§ **TASKS FOR THIS EXERCISE**
• 1. From the text on St Catherine of Siena, list the names Catherine gave to the place of continual union where the soul communes with God.
• 2. According to the text on St Catherine of Siena, whose feast usually falls on this day?
• 3. Write out a section of the text on St Catherine of Siena word for word, starting at the words "With regard to knowledge" and ending after "presence and gentleness.".

──────── PROVIDED PASSAGE ────────

Spiritual Teaching of St Catherine of Siena
In honour of our holy sister, St Catherine of Siena, below is a brief presentation of some of the spiritual themes and ideas revealed to her. Her teaching on prayer and her compassion and love for others, her concern for truth and her desire to spread the truth of God's love - the preaching service of her letters and writings - are all firmly Dominican traits and she remains a great teacher of Dominican spirituality, a spirituality that all Christians can learn from and draw upon:
"Fra' Guy Bedouelle, OP identifies four great prayers and concerns in her Dialogue: Firstly, for herself; one cannot truly love one’s neighbour unless one first loves oneself, and both are grounded in God’s love and the knowledge of Him. In the Dialogue, God tells her that one moves “from the knowledge of me [God] to the knowledge of oneself, from love of me to love of one’s neighbours.” We see this too in Catherine’s life – first the years spent in solitude and contemplation, growing in love and knowledge of God and then her emergence into the world and a life of passionate service to her neighbour – the sick, dying, troubled. And this love of neighbour, giving without return is only possible is one “draw[s] your love from God who is the fountain of living water, if you do not drink it continually in God, your vessel will soon be empty.” Clearly then contemplation of God drives and replenishes her service of others.Associating ourselves as friends of hers, we can be sure that St Catherine of Siena still prays for us and for God's Holy Church. Today is also ordinarily the feast of St Pius V, Dominican friar and Pope and we ask him to pray for us too that he may draw all Christians into the unity of the Church that we may offer to God a universal hymn of praise and glory and so be brought into the communion of all the saints!
With regard to knowledge of self, it is the foundation of humility. When we know ourselves as we really are, we become aware of our nothingness and our need for God. Catherine says that we come to know ourselves not by looking at ourselves but at God for it is from God that we receive our very being and so God is all in all. Thus the Lord says to her: “Catherine. I am who am; you are she who is not.” All existence is predicate on God and it is this self-knowledge that humbles us and takes us from self-love to love of God who gives us being. Hence, our self-knowledge is dependent on a true knowledge of Him. Thus, we are invited to look at the “gentle mirror” of God – a beautiful image of our human dignity and God’s presence and gentleness.
Catherine comes to this knowledge of God through prayer and meditation. In particular, her own interior (mystical) experiences are God’s revelation to her of his love. Thus she writes: “In your light you enlighten me so that I am able to know your truth. You are the light above all light, who illumines the eyes of my mind with such fullness and perfection that you give clarity even to the light of faith.” As such Catherine attributes her knowledge of God and the fruit of her meditation to the action of God; to His enlightenment of her mind. It is this that she shares with us in her writings.
With regard to mystical union, Catherine describes it as an experience or awareness of the presence of God in the soul and it is quite different from the simple union with God through sanctifying grace. In the state of perfection the soul never loses its awareness of God’s presence; there is such an intimate and continual union between the soul and God that every time and place is a place for prayer, for communing with God; this place she called the “cell of self-knowledge”, the “cell of the heart” and interior cell.

──────── INFORMATION SHOWN ────────

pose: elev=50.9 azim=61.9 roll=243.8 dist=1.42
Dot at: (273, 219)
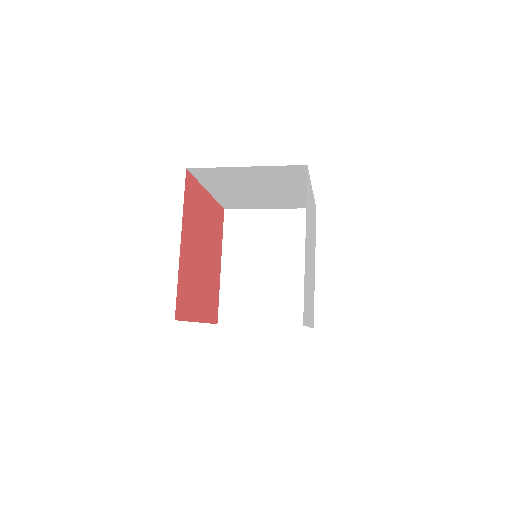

────────

§ **ANSWERS TO THE PROBLEMS**
• 1.
- cell of self-knowledge
- cell of the heart
- interior cell

• 2. The feast of St Pius V, Dominican friar and Pope.

• 3.
With regard to knowledge of self, it is the foundation of humility. When we know ourselves as we really are, we become aware of our nothingness and our need for God. Catherine says that we come to know ourselves not by looking at ourselves but at God for it is from God that we receive our very being and so God is all in all. Thus the Lord says to her: “Catherine. I am who am; you are she who is not.” All existence is predicate on God and it is this self-knowledge that humbles us and takes us from self-love to love of God who gives us being. Hence, our self-knowledge is dependent on a true knowledge of Him. Thus, we are invited to look at the “gentle mirror” of God – a beautiful image of our human dignity and God’s presence and gentleness.